=== 原文 ===
专注于美国对外安全和防务援助的安全援助监控网号称是“对美国安全和防务援助的公民指南”,可为本研究提供重要帮助。需要强调的是,与美国国际开发署绿皮书不同,安全援助监控网的时间覆盖自1997年开始,无法对更早时期的美国安全援助进行观察,这是前文仅使用美国国际开发署绿皮书数据的原因。同时,安全援助监控网的数据已根据美国预算作了更新,覆盖至2020年度,可对特朗普总统的第一任期作完整的观察。但由于安全援助监控网与美国国际开发署绿皮书所使用的数据编制方法存在差异,本文并不尝试对两个数据库加以整合。下文仅以安全援助监控网的数据对小布什、奥巴马和特朗普总统各自第一任期的对非安全援助作比较分析。
=== 记录数据 ===
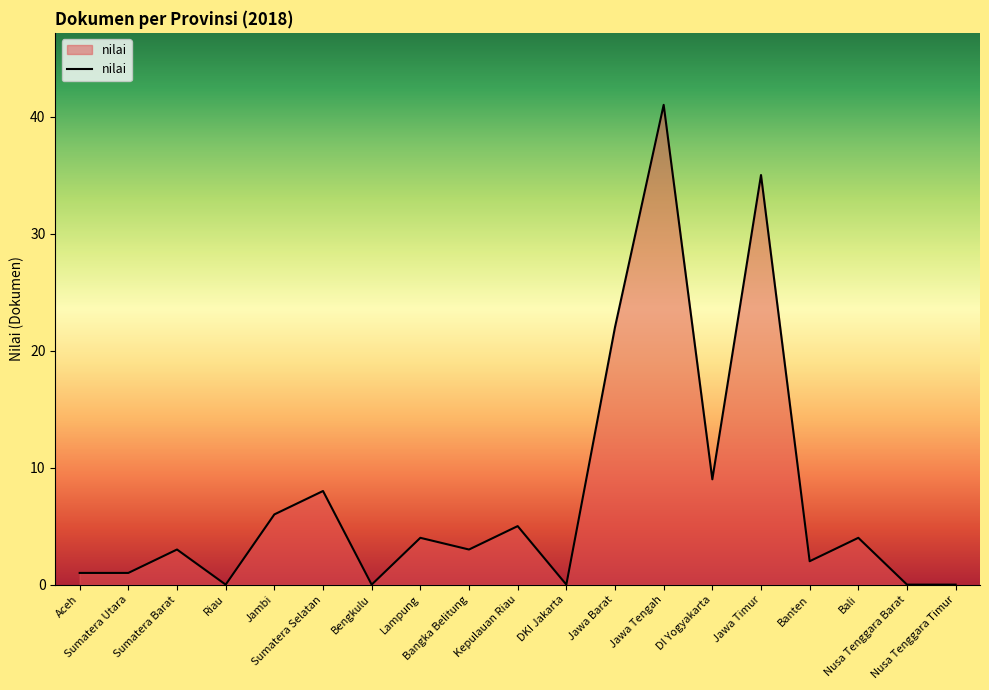

Which has a higher value, Bangka Belitung or Bali?

Bali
===
任务列表 »
1. 把原文中从“专注于美国对外安全和防务援助”开始，一直到“期的对非安全援助作比较分析。”为止的全部文字原样复述出来。
2. 列出原文提到的所有美国总统。

活动答案 »
1.
专注于美国对外安全和防务援助的安全援助监控网号称是“对美国安全和防务援助的公民指南”,可为本研究提供重要帮助。需要强调的是,与美国国际开发署绿皮书不同,安全援助监控网的时间覆盖自1997年开始,无法对更早时期的美国安全援助进行观察,这是前文仅使用美国国际开发署绿皮书数据的原因。同时,安全援助监控网的数据已根据美国预算作了更新,覆盖至2020年度,可对特朗普总统的第一任期作完整的观察。但由于安全援助监控网与美国国际开发署绿皮书所使用的数据编制方法存在差异,本文并不尝试对两个数据库加以整合。下文仅以安全援助监控网的数据对小布什、奥巴马和特朗普总统各自第一任期的对非安全援助作比较分析。

2. 小布什、奥巴马、特朗普